North America is often regarded as the land of plenty, and yet Hunger is still an issue that affects millions of Americans every year.
- 1 in 6 Americans live on incomes that put them at risk for hunger.
- Over 14 million American children rely on food banks for assistance.
- Food insecurity exists in every single county in the United States.
- A report from the U.S. Conference of Mayors found that only 11% of those requesting emergency food assistance were homeless.
- In 2011, more than 31 million children lived on incomes that qualified them for free or subsidized lunches.
- While awareness of hunger peaks during the holiday season, the summer months are the most difficult for food banks as children who receive free lunch at school are home. That’s why we urge everyone to hold a summer food drive to make the most impact in your community.
- Income Inequality – Hunger in the United States is often caused by income inequality and poverty. For many food banks, a large majority of their clients have at least one employed person in the household, but after the rent, mortgage and other bills are paid, there is not enough money leftover to provide for the house.
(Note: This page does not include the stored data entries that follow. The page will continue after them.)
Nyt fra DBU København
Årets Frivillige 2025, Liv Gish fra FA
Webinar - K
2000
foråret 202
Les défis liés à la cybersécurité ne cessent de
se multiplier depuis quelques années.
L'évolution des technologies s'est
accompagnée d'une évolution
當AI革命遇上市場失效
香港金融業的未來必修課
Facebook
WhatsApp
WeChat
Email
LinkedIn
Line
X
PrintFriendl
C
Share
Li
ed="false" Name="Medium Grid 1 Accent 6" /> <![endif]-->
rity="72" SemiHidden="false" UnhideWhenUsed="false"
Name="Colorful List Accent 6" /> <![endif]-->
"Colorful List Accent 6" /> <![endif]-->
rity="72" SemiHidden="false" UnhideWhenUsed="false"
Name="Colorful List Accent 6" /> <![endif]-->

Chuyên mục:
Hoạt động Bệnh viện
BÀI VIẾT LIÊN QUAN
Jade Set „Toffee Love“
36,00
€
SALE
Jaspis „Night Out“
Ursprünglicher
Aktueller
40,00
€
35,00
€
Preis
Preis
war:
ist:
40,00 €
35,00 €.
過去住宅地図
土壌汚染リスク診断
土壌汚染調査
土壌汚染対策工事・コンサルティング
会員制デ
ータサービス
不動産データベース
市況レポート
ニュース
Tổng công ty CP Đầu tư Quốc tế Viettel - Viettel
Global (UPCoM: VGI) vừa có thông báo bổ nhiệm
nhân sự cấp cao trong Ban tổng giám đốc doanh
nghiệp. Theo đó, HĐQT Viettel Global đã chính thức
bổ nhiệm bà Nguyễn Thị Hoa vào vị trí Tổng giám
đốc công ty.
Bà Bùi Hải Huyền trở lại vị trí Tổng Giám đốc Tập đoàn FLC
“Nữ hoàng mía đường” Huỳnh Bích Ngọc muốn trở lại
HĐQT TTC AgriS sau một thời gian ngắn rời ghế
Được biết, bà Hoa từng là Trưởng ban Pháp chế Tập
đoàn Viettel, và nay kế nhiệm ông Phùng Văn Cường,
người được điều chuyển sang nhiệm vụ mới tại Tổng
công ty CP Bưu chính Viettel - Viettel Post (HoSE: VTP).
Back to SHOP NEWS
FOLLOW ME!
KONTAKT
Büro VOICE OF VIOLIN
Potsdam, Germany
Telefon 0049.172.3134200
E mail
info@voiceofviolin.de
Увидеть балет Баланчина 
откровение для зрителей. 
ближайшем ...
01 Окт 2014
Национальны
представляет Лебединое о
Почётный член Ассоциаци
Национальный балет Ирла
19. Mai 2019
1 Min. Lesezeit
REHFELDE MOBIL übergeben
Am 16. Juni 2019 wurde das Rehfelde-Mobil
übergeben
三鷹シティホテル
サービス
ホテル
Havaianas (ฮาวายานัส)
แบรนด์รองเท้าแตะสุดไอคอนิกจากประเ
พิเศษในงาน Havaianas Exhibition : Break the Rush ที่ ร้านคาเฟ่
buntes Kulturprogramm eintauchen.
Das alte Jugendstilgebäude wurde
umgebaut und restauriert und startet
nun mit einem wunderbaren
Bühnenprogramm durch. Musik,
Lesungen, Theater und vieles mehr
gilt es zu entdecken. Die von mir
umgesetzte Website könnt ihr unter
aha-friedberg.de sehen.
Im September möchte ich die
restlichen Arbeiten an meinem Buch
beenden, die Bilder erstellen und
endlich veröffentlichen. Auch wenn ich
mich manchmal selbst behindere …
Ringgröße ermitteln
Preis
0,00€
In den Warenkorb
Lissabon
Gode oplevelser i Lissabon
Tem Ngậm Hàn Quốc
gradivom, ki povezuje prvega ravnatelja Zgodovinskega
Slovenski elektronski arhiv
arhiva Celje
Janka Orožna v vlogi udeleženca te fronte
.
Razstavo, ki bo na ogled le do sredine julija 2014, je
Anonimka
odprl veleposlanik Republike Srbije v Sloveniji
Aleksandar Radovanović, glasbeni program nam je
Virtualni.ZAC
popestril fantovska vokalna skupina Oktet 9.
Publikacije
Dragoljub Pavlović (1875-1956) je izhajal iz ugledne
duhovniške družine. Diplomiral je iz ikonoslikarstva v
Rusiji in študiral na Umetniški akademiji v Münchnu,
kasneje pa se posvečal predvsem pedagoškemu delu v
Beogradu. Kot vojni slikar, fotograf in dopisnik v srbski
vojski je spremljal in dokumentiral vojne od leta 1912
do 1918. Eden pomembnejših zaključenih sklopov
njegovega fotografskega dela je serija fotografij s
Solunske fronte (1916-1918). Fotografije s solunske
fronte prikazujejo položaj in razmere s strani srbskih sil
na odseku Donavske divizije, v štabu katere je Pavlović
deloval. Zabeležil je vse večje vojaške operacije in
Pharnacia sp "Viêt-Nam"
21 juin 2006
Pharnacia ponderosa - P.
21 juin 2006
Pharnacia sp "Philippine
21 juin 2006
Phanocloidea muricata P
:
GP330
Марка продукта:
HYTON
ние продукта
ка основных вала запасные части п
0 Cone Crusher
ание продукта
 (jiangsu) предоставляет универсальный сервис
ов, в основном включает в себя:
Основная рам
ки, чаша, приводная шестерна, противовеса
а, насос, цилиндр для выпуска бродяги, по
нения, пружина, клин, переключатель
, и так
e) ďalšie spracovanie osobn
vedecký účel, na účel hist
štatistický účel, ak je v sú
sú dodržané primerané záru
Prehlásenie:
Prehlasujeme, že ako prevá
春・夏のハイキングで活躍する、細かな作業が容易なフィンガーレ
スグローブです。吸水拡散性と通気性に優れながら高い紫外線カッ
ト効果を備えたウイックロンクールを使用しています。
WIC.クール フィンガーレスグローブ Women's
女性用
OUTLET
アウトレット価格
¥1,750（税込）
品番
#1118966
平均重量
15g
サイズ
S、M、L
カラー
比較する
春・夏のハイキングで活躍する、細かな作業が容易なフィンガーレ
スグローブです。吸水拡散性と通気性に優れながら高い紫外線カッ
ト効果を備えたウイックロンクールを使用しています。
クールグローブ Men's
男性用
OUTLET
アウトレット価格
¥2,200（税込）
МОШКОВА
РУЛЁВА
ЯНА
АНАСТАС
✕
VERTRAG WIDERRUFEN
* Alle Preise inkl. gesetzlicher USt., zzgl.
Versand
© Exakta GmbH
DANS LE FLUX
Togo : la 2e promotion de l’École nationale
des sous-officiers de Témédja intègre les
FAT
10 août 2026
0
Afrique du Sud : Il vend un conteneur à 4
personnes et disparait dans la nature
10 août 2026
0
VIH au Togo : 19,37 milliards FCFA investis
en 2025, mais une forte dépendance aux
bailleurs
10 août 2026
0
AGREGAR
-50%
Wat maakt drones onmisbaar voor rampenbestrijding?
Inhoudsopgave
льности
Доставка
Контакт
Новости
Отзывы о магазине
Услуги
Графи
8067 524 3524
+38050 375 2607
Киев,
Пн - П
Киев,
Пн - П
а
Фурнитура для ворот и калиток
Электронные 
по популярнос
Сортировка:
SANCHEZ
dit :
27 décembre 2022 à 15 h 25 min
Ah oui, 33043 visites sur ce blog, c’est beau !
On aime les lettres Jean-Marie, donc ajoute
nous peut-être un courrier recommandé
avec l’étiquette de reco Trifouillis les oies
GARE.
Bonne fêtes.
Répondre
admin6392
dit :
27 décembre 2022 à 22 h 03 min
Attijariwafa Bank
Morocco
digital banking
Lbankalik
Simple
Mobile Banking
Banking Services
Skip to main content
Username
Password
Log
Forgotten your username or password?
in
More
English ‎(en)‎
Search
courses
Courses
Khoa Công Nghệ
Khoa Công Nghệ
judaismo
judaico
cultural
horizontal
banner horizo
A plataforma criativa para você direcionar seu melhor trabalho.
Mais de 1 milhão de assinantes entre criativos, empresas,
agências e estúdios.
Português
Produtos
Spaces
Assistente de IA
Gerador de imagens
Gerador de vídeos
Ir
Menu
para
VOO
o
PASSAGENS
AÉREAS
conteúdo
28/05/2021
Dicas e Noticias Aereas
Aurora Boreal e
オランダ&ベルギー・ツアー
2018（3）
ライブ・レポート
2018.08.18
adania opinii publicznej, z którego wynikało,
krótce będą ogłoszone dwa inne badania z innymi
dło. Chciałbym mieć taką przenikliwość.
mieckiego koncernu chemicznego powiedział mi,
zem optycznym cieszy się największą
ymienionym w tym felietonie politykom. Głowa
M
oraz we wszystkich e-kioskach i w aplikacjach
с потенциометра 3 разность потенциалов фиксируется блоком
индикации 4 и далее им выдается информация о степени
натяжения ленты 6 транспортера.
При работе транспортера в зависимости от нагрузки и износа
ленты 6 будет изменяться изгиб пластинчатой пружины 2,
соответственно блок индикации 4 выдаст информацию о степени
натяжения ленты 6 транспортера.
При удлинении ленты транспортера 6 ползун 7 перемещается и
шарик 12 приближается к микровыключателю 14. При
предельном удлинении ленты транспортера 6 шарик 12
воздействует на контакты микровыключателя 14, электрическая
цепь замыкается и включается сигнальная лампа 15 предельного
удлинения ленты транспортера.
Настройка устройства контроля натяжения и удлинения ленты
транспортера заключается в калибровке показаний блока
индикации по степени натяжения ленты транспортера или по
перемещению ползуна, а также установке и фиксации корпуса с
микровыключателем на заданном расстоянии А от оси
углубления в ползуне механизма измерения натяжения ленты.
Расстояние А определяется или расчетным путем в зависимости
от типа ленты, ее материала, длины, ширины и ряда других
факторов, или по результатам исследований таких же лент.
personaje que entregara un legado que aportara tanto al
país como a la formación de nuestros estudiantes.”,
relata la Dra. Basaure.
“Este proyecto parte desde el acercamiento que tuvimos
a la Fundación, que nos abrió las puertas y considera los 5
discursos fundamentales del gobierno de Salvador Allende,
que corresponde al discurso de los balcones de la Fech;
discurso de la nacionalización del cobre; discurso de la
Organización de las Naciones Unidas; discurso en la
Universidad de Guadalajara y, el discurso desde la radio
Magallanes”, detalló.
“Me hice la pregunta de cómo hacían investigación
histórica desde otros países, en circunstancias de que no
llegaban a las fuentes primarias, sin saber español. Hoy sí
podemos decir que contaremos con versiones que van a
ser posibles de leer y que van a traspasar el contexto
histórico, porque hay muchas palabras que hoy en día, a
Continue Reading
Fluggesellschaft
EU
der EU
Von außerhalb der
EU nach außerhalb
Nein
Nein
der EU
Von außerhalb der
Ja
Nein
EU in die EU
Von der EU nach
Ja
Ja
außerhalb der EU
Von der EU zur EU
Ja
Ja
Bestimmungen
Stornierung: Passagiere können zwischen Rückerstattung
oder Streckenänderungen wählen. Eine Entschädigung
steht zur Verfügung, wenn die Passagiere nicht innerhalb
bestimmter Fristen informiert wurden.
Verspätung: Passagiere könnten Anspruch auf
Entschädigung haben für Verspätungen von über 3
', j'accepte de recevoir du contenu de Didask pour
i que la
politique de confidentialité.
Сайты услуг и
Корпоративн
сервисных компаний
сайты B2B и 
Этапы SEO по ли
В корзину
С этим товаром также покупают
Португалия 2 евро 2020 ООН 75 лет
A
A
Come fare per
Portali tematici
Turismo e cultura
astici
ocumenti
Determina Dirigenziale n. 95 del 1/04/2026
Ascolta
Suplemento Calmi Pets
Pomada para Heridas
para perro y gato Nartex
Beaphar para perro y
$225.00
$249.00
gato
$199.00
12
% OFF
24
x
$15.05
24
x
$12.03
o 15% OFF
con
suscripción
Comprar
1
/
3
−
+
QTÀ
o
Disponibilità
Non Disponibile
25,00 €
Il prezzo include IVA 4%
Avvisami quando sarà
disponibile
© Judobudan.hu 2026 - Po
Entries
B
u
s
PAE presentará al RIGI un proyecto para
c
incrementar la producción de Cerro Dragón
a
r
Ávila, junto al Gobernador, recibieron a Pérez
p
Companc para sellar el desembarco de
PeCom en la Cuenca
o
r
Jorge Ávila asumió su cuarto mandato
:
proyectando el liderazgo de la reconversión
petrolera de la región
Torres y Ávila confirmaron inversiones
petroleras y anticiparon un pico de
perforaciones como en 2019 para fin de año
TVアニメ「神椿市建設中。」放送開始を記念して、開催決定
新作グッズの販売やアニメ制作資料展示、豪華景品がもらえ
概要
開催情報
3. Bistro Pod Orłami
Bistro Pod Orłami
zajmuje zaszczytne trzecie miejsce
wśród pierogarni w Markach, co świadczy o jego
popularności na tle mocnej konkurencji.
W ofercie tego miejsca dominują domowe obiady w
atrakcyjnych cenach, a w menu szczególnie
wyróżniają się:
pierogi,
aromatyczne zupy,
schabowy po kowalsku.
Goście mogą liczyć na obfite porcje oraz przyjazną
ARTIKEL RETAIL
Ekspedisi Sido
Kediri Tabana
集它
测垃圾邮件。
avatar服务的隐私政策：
- Food Deserts – Food Deserts are areas or neighborhoods where residents do not have access to a grocery store that provides the healthy and affordable foods that are necessary for a healthy diet. These districts are often found in the lower-income areas of cities, where fast-food and unhealthy, more expensive options are the only food items available. While fast food items are commonly perceived as inexpensive, they are actually significantly pricier than healthy food items that are prepared in the home.